RECORDS PROVIDED
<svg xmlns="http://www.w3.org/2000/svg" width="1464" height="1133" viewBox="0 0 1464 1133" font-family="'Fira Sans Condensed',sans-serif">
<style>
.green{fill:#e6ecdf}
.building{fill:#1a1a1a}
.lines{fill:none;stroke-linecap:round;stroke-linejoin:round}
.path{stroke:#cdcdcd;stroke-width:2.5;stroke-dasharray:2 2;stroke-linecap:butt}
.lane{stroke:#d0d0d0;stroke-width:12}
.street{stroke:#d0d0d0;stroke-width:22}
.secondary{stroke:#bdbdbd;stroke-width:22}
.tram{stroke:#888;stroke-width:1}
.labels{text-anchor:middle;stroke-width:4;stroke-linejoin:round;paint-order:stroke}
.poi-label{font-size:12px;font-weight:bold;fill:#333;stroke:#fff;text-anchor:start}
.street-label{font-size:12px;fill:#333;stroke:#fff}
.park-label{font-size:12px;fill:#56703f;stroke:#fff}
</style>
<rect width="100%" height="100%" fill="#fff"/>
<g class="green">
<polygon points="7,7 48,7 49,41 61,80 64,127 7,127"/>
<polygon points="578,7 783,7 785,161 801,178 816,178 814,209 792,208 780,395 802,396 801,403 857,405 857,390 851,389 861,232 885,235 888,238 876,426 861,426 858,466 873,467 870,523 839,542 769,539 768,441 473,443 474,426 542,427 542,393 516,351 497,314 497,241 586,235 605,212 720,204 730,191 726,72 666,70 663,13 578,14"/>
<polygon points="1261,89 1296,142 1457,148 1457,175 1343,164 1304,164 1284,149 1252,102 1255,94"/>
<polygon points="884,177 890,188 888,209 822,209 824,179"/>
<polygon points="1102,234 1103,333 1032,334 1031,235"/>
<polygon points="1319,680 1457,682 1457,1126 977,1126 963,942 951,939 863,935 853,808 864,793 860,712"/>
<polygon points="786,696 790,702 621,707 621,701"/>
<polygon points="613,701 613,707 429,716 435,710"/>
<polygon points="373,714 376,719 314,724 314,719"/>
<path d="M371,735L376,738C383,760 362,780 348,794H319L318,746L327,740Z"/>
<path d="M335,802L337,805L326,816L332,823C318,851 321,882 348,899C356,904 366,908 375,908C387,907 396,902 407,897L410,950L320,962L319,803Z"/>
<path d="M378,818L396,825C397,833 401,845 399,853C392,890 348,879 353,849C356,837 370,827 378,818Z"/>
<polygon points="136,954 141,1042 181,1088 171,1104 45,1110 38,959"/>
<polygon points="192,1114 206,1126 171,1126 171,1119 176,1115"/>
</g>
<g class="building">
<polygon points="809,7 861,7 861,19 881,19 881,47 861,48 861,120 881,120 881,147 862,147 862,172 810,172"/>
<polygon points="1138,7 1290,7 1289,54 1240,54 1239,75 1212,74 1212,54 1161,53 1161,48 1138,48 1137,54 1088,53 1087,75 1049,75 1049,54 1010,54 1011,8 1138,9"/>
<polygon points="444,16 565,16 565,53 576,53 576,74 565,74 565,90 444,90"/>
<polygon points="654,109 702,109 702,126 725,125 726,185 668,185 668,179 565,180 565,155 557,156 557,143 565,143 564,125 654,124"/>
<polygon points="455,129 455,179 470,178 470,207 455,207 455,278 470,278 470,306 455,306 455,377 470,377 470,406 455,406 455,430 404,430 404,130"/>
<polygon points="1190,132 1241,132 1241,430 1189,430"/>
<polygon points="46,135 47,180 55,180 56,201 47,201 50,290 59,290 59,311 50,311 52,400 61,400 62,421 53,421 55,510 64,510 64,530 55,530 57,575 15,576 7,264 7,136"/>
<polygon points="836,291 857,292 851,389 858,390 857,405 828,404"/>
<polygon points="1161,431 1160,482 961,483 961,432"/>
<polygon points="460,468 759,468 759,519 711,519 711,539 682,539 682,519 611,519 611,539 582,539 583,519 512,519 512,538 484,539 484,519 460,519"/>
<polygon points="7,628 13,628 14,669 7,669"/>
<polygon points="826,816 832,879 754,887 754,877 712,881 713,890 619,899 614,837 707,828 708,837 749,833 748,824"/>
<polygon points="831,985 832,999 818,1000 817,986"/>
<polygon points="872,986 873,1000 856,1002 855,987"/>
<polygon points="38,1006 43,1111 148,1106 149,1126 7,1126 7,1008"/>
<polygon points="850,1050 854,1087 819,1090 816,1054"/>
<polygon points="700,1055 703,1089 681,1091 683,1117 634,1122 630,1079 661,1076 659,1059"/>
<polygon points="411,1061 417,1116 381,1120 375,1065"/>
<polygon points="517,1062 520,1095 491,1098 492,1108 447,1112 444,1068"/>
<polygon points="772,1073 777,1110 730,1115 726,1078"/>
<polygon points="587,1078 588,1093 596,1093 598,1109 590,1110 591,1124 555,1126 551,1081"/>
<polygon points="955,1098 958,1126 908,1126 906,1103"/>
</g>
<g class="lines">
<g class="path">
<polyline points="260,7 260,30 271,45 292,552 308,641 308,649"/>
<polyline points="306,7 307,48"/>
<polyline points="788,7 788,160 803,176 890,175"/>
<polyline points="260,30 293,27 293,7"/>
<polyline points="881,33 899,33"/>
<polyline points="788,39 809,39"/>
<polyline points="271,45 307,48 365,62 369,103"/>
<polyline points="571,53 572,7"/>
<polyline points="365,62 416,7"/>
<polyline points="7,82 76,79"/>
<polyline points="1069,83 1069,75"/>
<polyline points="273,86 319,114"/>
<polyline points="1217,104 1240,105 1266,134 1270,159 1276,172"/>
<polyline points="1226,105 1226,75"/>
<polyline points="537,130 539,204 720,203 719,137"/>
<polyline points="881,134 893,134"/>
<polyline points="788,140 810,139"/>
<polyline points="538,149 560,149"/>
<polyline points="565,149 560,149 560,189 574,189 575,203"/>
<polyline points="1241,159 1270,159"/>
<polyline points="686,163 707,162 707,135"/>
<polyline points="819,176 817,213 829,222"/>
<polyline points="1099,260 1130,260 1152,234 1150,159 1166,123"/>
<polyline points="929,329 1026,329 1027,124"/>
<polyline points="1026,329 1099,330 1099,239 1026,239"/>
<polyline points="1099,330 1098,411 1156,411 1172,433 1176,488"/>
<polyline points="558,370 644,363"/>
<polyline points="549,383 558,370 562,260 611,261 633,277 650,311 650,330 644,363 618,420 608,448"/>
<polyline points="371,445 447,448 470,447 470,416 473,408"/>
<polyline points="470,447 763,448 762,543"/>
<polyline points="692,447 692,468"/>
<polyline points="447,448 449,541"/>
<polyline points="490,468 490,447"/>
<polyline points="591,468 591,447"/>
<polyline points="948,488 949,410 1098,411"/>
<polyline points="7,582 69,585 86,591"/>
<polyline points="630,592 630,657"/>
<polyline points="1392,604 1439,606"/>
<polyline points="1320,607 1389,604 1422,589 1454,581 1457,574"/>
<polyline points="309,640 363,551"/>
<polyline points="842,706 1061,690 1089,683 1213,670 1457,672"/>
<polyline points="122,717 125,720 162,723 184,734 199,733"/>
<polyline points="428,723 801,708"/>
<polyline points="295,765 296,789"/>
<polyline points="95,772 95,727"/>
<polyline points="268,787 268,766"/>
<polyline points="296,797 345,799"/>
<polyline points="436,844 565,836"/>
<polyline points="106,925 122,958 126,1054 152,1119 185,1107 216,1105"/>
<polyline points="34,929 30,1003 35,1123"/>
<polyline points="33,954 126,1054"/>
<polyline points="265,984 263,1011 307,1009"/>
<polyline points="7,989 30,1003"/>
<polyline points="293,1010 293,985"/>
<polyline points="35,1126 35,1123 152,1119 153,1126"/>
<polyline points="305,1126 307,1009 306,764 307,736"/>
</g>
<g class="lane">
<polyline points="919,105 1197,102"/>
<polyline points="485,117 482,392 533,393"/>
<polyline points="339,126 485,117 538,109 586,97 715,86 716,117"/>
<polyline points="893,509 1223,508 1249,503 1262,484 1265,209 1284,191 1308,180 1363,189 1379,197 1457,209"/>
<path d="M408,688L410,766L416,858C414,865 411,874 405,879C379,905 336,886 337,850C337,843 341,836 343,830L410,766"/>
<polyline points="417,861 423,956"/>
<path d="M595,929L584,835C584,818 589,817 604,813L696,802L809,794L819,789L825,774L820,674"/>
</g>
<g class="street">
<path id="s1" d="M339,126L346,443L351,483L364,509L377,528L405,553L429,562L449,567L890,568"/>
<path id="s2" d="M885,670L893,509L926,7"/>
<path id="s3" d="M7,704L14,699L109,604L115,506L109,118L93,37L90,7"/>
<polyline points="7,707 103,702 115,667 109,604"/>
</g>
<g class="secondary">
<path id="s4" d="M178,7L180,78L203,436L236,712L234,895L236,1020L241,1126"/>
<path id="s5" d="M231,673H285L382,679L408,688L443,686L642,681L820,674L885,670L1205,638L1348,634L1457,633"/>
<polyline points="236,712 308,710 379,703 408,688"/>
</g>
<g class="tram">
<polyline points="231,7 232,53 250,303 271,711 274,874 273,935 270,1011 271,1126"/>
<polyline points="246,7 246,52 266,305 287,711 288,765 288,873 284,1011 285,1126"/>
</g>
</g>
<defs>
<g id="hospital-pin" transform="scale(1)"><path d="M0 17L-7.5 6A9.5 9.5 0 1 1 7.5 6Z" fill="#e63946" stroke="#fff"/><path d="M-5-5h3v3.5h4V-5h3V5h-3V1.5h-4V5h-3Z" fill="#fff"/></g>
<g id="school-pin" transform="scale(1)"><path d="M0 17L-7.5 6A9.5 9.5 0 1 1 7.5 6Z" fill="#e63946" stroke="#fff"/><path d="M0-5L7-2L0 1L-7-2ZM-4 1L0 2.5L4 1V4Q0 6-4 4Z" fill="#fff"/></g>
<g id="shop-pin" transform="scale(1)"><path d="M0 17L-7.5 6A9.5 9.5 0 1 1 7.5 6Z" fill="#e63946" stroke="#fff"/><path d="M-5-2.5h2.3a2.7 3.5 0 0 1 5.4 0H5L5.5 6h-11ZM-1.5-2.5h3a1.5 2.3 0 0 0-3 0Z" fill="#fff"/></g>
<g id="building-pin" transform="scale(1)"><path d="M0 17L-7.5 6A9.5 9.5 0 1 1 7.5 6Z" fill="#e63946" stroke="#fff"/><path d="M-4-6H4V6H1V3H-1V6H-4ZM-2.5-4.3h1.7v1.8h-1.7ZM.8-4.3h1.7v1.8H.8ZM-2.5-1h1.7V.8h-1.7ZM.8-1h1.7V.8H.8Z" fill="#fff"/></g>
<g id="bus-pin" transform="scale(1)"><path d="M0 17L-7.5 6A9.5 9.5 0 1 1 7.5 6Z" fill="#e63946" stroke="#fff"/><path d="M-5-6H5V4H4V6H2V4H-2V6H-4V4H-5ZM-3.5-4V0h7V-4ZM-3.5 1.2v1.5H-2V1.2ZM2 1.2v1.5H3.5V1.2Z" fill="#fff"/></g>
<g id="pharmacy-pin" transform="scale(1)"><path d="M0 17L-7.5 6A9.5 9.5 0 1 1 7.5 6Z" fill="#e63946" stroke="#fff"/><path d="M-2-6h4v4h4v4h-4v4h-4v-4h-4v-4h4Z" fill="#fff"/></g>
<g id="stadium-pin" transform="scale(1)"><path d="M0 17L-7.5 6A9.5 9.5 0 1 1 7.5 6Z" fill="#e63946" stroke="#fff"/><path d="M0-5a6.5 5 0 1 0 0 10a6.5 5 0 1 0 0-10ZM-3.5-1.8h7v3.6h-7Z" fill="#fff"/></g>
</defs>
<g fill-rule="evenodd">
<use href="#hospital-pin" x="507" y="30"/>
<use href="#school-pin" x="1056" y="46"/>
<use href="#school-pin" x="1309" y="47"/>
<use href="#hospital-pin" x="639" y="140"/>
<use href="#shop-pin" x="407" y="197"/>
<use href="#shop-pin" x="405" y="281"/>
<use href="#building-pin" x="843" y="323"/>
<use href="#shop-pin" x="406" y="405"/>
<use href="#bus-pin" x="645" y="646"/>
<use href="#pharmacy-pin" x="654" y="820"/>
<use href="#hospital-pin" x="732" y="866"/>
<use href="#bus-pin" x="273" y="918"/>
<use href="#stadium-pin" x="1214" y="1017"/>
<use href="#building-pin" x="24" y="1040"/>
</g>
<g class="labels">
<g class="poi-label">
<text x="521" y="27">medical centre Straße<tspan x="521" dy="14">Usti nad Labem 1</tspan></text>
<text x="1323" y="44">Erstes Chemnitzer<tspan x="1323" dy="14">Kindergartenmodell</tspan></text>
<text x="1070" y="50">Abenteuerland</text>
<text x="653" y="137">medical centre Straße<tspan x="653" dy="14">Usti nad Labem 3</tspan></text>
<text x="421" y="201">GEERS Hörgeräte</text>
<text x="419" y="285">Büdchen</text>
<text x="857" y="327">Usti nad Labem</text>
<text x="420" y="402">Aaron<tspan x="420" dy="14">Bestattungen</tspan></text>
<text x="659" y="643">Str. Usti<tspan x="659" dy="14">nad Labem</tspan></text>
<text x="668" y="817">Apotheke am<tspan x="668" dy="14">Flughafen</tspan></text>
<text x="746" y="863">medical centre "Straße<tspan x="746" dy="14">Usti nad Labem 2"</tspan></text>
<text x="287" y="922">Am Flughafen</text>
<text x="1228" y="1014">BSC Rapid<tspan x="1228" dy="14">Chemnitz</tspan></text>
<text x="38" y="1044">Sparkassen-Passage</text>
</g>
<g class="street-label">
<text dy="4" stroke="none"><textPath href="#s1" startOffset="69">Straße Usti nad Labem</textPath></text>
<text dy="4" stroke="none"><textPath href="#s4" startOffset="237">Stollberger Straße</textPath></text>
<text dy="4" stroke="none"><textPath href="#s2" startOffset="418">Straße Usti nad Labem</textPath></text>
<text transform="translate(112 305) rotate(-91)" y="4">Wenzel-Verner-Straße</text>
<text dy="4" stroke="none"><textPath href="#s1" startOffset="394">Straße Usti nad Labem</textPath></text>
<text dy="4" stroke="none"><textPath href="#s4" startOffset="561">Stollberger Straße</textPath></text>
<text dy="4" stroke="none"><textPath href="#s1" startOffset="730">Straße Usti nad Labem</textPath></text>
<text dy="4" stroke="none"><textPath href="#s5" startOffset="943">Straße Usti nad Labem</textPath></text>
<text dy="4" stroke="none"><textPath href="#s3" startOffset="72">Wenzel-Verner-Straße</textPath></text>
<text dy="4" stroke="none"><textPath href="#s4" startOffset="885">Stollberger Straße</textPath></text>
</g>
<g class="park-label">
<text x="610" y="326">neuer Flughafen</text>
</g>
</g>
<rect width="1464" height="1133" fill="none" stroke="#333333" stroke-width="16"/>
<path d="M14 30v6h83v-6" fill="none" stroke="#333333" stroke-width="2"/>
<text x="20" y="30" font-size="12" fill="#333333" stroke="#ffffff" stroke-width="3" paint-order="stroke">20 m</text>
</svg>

WHAT IS NEEDED
Using the listing above, show every line that includes the string "Stollberger".

ANSWER FOR THIS EXERCISE
<text dy="4" stroke="none"><textPath href="#s4" startOffset="237">Stollberger Straße</textPath></text>
<text dy="4" stroke="none"><textPath href="#s4" startOffset="561">Stollberger Straße</textPath></text>
<text dy="4" stroke="none"><textPath href="#s4" startOffset="885">Stollberger Straße</textPath></text>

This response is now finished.